— Selected excerpt —
------------
17. The mixing appliance of claim 11, the indexing assembly further comprising a biasing element for biasing the brake member, thereby inhibiting the rotation of the rotatable member during contact of the brake member by the rotatable member.

18. The mixing appliance of claim 17, wherein the biasing element is configured as a torsion spring.

19. The mixing appliance of claim 11, wherein the brake member of the indexing assembly is coupled to a mounting ring through which the attachment of the mixing appliance is received to mount at least a portion of the indexing assembly onto the attachment.

Description

BRIEF DESCRIPTION OF THE DRAWINGS

[0008] A full and enabling disclosure of the present invention, including the best mode thereof, directed to one of ordinary skill in the art, is set forth in the specification, which makes reference to the appended figures.

[0009] FIG. 1 provides a perspective view of an example embodiment of a stand mixer of the present disclosure.

[0010] FIG. 2 provides a perspective view of the example stand mixer of FIG. 1 with an example embodiment of an attachment coupled to the stand mixer.
------------
— Stored data entries —

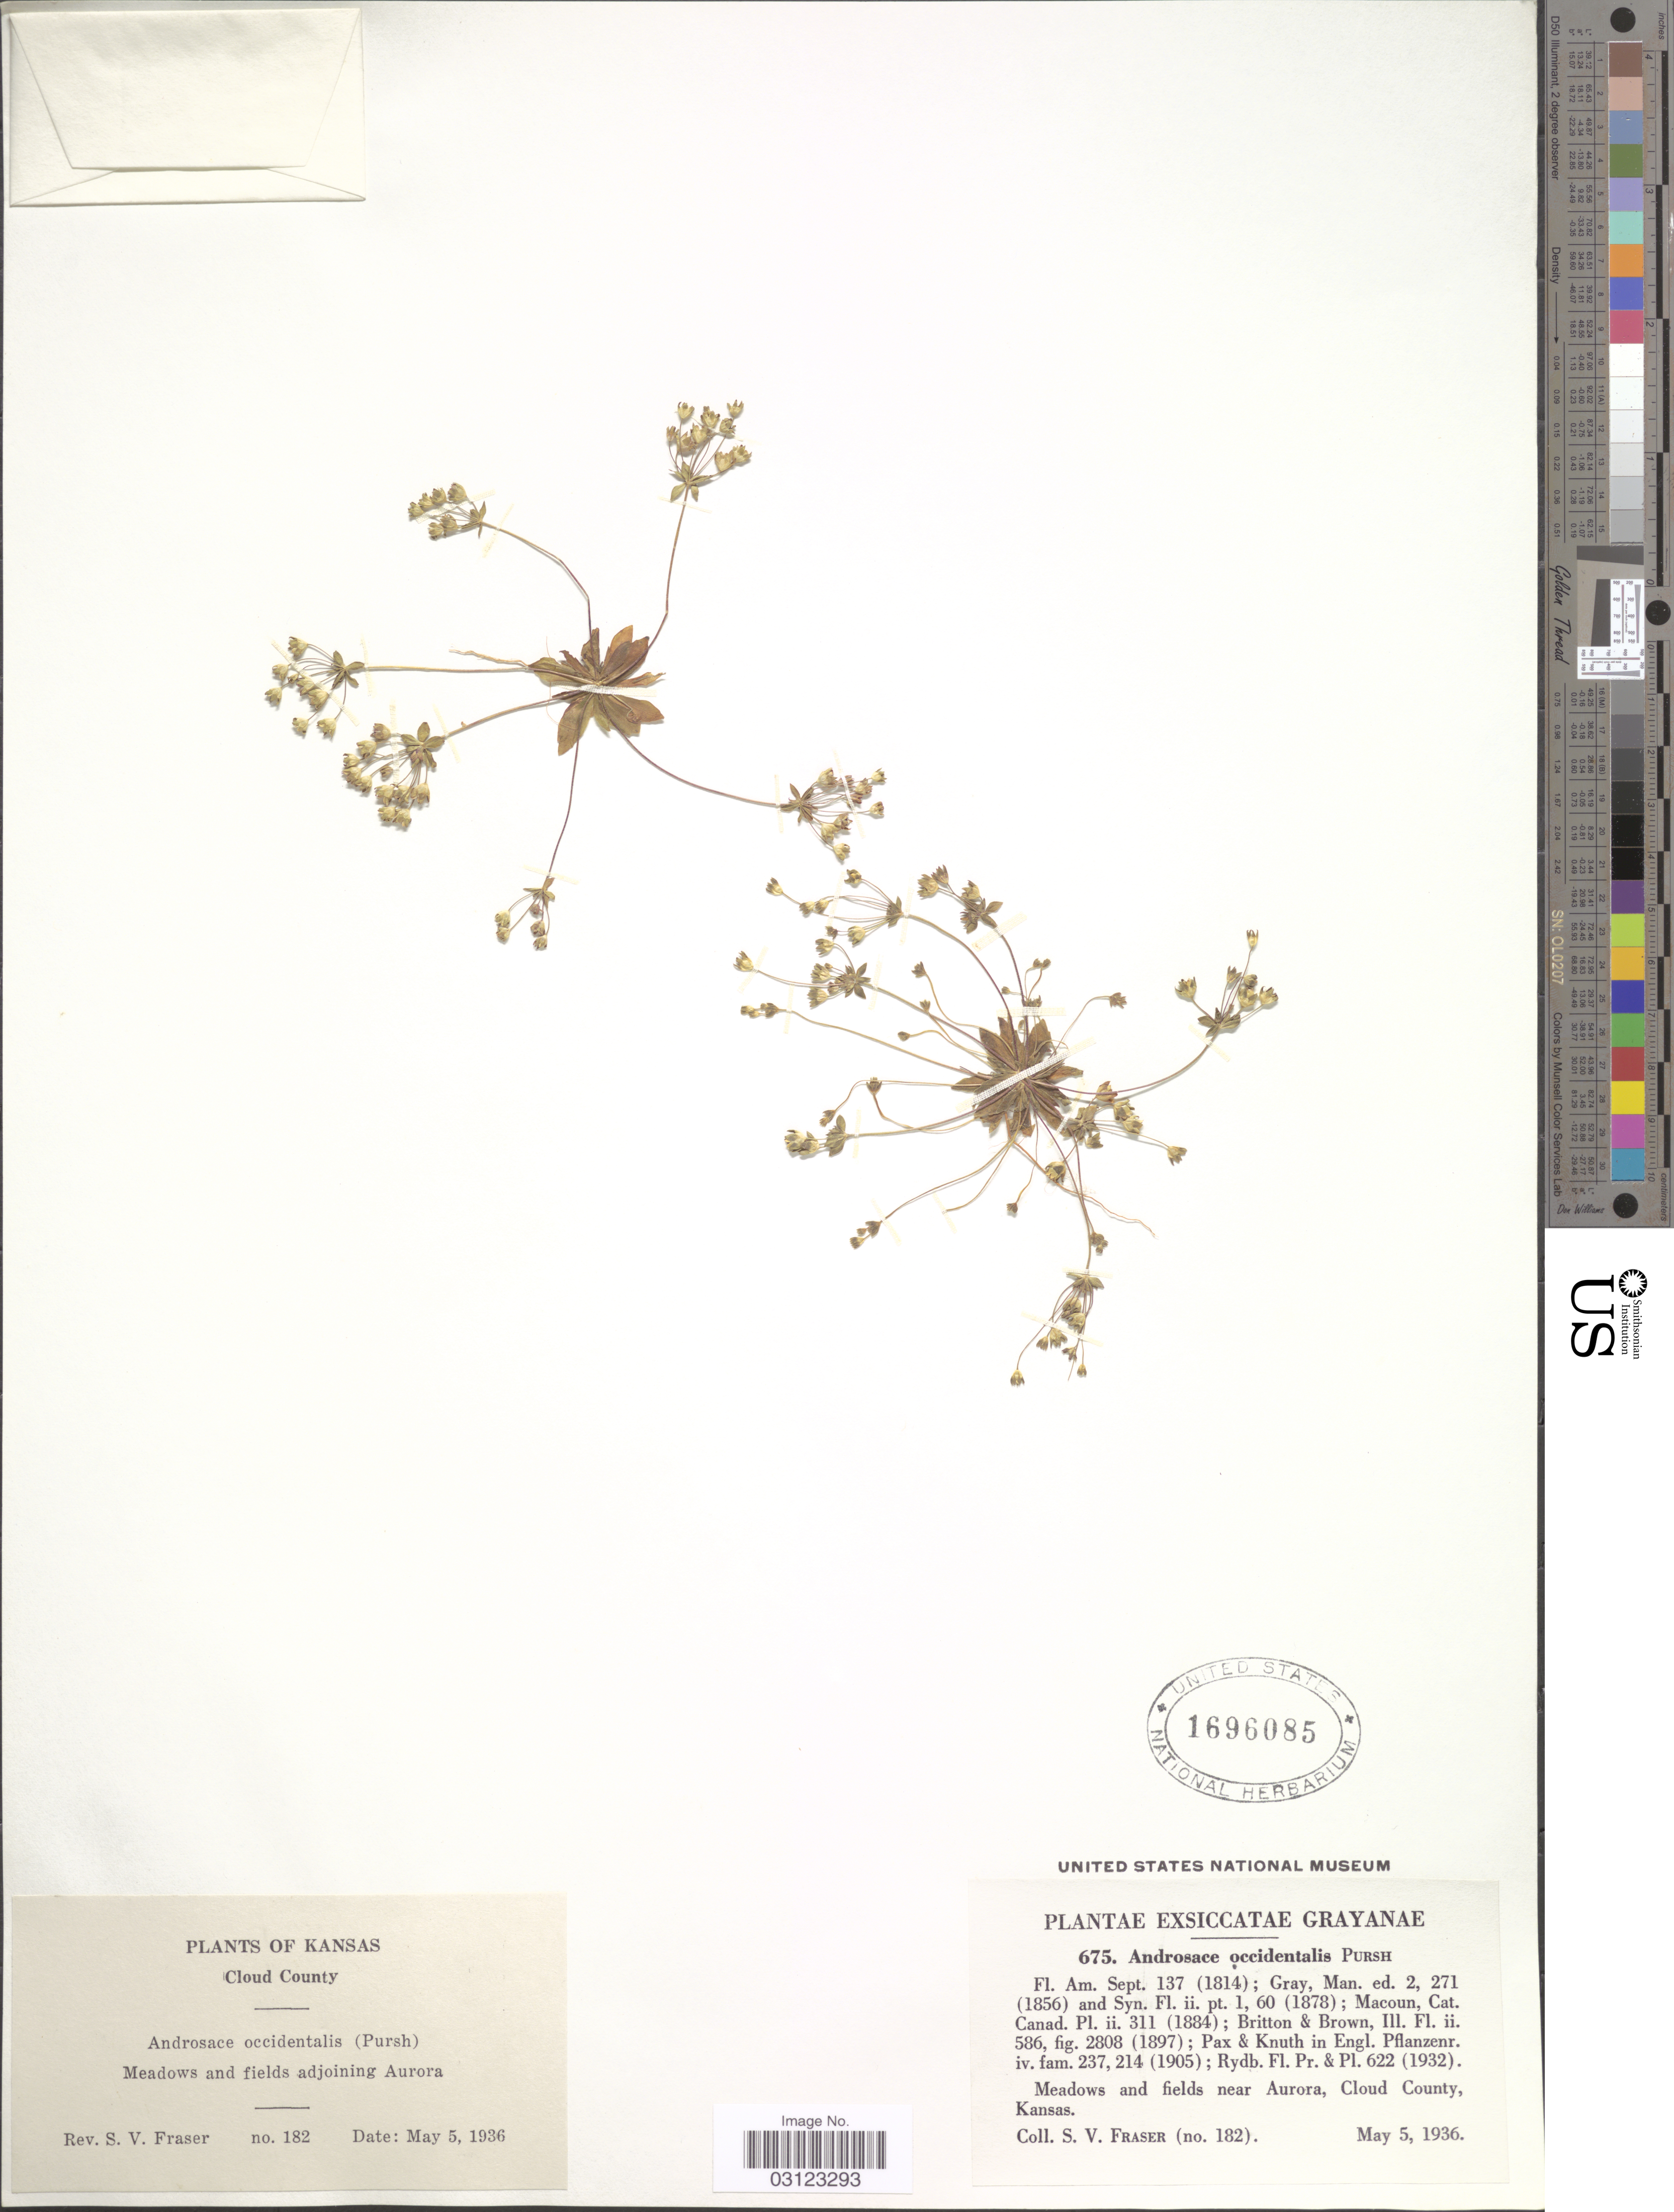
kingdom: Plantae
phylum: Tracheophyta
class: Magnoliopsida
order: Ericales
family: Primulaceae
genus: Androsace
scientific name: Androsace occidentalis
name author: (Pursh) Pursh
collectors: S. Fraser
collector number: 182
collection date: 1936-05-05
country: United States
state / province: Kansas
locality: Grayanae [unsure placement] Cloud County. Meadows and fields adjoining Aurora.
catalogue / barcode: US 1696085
------------
— Problems to work on —
(1) In the mixing appliance patent excerpt, restate the paragraph beginning "19. The mixing appliance of claim 11" more briefly, keeping its main facts.
(2) Retype the part of the mixing appliance patent excerpt between "17. The mixing" and "a torsion spring.", inclusive.
(3) Continue the mixing appliance patent excerpt from where it stops.

— The responses —
(1) Claim 19 (depends on claim 11): the indexing assembly's brake member is coupled to a mounting ring. The mixing appliance's attachment passes through this ring, so at least part of the indexing assembly is mounted onto the attachment.

(2)
17. The mixing appliance of claim 11, the indexing assembly further comprising a biasing element for biasing the brake member, thereby inhibiting the rotation of the rotatable member during contact of the brake member by the rotatable member.

18. The mixing appliance of claim 17, wherein the biasing element is configured as a torsion spring.

(3)
[0011] FIG. 3 provides a perspective view of an example embodiment of an indexing assembly coupled to the example attachment of FIG. 2.

[0012] FIG. 4 provides a perspective view of the example indexing assembly of FIG. 3.

[0013] FIG. 5 provides a close-up perspective view of the example indexing assembly of FIG. 3.

DETAILED DESCRIPTION OF THE INVENTION

[0014] Reference now will be made in detail to embodiments of the invention, one or more examples of which are illustrated in the drawings. The word exemplary is used herein to mean serving as an example, instance, or illustration. In addition, references to an embodiment or one embodiment does not necessarily refer to the same embodiment, although it may. Any implementation described herein as exemplary or an embodiment is not necessarily to be construed as preferred or advantageous over other implementations. Moreover, each example is provided by way of explanation of the invention, not limitation of the invention. In fact, it will be apparent to those skilled in the art that various modifications and variations may be made in the present invention without departing from the scope of the invention. For instance, features illustrated or described as part of one embodiment may be used with another embodiment to yield a still further embodiment. Thus, it is intended that the present invention covers such modifications and variations as come within the scope of the appended claims and their equivalents.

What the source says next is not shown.